Au Sénégal, Khalifa Sall, soupçonné de détournement de deniers publics et d’association de malfaiteurs, est en détention depuis mardi soir 7 mars. Désormais, le maire de Dakar va devoir préparer sa défense et s’expliquer devant le juge sur l’utilisation par sa mairie de 2,7 millions d’euros. Au cœur du débat : l’indépendance de la justice.


Rédigé par leral.net le Jeudi 9 Mars 2017 à 13:52 | | 0 commentaire(s)|

Défendu par une batterie d’avocats, Khalifa Sall aura à s’expliquer sur l’utilisation par sa mairie de 2,7 millions d’euros. L’argument principal de sa défense n’est pas juridique, mais politique. Maître Clédor Ly dénonce en boucle une justice aux ordres. « C’est un dossier qui est politique, nous le savions. Tout cela pour un homme qui aspire à la magistrature suprême, cela fait quand même mal », assure-t-il.

Seydou Guèye, porte-parole du gouvernement, balaye cet argument et considère au contraire, que l’indépendance de la justice est une volonté du président Macky Sall. « Un gouvernement n’a pas pour mission de faire de la manœuvre politique. C’est à l’honneur de la justice que de se montrer une véritable autorité, un véritable pouvoir dans notre pays, puisqu’on a trop crié sur la justice, suspectant son indépendance », rappelle-t-il.

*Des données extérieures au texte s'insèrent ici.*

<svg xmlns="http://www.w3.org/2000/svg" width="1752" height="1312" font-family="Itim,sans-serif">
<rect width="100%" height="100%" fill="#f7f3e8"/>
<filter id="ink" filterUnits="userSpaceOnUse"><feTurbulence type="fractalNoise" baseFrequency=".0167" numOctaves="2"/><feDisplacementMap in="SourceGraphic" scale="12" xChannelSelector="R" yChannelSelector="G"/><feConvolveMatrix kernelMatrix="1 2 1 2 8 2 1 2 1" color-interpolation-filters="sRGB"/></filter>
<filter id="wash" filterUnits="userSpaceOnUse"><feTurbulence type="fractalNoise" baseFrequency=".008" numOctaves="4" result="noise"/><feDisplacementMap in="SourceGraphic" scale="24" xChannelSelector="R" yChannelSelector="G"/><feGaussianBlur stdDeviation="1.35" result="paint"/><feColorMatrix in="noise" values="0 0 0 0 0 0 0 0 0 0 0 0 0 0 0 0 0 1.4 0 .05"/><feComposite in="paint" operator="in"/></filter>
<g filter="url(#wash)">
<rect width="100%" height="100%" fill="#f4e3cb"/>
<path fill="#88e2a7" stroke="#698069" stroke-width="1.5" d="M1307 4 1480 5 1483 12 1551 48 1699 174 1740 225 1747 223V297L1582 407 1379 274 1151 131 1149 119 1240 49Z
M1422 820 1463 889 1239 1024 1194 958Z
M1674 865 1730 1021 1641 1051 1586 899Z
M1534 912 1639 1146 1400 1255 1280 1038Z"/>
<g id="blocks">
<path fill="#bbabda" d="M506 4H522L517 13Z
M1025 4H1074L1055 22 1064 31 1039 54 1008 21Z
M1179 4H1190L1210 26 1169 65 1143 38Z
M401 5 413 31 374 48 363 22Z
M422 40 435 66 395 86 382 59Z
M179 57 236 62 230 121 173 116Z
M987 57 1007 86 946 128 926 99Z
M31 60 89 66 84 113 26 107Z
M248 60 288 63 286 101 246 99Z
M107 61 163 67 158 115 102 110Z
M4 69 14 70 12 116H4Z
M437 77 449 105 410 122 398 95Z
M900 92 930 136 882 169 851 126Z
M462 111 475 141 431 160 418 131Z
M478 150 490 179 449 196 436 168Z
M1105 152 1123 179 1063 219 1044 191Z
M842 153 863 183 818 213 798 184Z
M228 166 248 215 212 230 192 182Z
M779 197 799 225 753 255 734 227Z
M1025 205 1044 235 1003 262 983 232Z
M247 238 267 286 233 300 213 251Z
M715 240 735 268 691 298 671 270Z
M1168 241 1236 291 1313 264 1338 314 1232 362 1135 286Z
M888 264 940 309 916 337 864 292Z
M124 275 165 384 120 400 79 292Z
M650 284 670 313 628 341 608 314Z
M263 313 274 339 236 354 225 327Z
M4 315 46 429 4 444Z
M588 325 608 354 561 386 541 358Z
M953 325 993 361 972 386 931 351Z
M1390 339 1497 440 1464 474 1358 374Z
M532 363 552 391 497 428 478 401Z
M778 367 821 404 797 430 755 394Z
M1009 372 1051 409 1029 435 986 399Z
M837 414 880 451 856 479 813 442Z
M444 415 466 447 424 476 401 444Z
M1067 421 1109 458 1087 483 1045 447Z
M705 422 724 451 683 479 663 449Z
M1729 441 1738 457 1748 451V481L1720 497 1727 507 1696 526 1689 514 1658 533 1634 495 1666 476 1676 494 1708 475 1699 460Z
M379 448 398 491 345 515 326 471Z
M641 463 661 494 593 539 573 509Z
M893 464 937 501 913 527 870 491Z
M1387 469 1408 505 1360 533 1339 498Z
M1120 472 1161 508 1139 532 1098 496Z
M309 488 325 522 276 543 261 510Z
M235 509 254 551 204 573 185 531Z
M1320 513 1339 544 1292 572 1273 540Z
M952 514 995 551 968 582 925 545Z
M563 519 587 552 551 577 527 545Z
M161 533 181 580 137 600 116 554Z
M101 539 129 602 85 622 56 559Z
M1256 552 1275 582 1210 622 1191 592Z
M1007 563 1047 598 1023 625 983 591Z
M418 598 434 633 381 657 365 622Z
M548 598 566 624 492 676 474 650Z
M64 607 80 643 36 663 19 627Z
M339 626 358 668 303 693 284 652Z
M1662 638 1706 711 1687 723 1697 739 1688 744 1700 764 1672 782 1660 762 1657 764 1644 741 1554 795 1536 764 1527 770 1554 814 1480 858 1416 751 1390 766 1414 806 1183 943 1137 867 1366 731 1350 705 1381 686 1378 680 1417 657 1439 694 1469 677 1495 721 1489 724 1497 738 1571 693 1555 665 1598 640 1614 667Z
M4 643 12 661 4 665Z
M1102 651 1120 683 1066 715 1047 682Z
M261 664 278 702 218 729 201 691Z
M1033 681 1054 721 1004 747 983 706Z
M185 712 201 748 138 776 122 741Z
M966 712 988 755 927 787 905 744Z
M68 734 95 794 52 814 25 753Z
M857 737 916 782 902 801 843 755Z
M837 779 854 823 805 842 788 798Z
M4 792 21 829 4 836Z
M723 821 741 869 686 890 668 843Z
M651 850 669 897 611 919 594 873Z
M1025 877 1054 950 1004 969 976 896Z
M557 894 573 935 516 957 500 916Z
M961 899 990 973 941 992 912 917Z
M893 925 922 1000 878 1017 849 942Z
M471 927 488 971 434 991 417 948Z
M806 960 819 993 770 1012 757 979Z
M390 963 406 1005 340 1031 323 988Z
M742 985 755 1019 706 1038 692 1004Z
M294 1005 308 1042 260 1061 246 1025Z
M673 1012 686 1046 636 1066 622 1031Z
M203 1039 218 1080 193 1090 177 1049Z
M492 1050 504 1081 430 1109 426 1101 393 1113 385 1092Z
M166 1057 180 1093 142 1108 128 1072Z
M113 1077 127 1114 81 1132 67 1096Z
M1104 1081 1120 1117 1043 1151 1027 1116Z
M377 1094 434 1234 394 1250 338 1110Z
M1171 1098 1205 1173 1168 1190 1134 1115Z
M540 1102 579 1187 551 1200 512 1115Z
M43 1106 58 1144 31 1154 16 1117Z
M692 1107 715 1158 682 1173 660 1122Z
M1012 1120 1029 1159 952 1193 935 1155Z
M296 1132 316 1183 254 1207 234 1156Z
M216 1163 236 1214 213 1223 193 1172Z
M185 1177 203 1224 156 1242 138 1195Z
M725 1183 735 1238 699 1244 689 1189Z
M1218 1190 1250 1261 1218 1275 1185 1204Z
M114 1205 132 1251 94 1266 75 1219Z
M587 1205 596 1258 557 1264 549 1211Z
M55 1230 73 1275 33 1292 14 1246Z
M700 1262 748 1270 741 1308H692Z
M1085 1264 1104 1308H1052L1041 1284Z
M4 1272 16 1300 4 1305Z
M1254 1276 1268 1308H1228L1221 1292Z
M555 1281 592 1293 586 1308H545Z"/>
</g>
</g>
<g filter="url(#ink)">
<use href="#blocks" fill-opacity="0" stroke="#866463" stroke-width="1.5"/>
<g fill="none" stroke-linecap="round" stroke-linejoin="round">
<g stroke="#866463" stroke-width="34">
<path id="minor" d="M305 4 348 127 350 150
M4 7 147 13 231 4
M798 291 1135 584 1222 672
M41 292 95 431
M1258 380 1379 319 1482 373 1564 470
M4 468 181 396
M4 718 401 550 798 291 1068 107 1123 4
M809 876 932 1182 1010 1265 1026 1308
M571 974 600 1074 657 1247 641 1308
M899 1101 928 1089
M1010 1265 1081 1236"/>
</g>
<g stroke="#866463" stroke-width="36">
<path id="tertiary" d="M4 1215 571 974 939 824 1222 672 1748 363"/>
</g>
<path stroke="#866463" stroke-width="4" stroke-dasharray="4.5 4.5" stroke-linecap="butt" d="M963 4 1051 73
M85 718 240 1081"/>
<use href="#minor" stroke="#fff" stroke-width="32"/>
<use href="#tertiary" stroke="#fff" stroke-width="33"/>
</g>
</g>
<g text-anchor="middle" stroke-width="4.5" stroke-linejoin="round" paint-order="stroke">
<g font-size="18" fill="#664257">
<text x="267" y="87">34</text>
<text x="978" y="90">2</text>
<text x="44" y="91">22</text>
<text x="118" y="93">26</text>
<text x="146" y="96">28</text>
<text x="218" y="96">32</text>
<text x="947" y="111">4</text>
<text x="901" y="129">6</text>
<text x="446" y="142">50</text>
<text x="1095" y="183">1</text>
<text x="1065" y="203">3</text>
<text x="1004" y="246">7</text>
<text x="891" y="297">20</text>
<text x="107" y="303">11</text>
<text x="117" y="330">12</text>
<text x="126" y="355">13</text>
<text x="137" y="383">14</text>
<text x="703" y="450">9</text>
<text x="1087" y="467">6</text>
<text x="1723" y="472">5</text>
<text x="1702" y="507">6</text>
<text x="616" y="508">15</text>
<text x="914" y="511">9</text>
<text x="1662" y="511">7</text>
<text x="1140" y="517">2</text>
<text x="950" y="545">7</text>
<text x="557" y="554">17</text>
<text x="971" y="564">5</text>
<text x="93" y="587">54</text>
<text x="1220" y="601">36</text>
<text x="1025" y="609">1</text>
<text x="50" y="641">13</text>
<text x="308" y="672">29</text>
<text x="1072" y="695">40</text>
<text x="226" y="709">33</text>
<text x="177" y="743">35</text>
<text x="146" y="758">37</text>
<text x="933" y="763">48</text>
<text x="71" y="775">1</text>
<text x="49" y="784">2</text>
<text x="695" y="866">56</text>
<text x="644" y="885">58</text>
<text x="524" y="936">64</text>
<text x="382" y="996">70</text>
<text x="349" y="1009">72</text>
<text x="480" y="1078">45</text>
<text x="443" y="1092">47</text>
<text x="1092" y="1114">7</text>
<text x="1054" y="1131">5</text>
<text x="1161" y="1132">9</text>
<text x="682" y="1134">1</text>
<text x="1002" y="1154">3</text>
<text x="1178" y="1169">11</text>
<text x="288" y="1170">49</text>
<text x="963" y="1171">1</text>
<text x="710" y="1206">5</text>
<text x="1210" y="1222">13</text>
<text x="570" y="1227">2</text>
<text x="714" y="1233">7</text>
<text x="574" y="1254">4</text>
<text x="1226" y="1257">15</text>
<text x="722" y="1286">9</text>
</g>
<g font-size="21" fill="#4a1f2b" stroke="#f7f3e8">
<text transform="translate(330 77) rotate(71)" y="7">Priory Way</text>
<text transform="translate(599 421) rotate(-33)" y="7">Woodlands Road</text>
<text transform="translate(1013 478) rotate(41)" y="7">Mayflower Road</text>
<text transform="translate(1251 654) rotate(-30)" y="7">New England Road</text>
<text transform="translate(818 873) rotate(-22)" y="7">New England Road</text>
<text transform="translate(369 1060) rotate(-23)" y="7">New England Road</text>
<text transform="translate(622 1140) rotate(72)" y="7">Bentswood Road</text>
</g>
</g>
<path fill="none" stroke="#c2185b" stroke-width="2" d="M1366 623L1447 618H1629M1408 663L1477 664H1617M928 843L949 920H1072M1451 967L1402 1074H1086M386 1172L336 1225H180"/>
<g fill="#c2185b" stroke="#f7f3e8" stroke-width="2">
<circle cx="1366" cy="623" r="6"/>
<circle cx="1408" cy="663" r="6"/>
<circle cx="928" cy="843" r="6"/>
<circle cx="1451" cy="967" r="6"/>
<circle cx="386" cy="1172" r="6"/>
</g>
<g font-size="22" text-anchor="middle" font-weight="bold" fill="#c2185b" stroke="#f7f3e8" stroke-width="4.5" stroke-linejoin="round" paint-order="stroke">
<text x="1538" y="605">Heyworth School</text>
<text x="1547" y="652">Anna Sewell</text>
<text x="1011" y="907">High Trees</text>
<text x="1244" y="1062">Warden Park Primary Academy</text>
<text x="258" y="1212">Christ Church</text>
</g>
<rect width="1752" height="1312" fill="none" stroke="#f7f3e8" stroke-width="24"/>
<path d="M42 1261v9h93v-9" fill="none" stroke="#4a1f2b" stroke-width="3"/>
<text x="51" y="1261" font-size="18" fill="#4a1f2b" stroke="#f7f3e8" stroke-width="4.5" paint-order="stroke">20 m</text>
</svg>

Le porte-parole du Parti démocratique sénégalais, Babacar Guèye, estime que les chefs d’inculpation ne sont pas corrects. « Khalifa Sall a certainement commis par négligence une faute de gestion. Je ne pense pas que cela ait été une occasion pour lui de s’enrichir de manière illicite. Je ne pense pas aussi qu’il y ait un détournement de deniers publics et qui aurait eu pour conséquence un enrichissement personnel », commente-t-il.

L'incarcération du maire de Dakar fait donc bondir son camp politique, mais également les organisations de défense des droits de l'homme. Maître Assane Dioma Ndiaye, avocat au barreau et président de la Ligue sénégalaise des droits humains, dénonce cette décision judiciaire : "Chaque gouvernement utilise la justice selon ses objectifs et la justice semble être un instrument de règlement de comptes. L'état d'esprit en cours au Sénégal ne me paraît pas conforme à la séparation des pouvoirs".

Les clefs de ce dossier sensible sont désormais dans les mains du juge qui va multiplier sans aucun doute, les interrogatoires et les confrontations.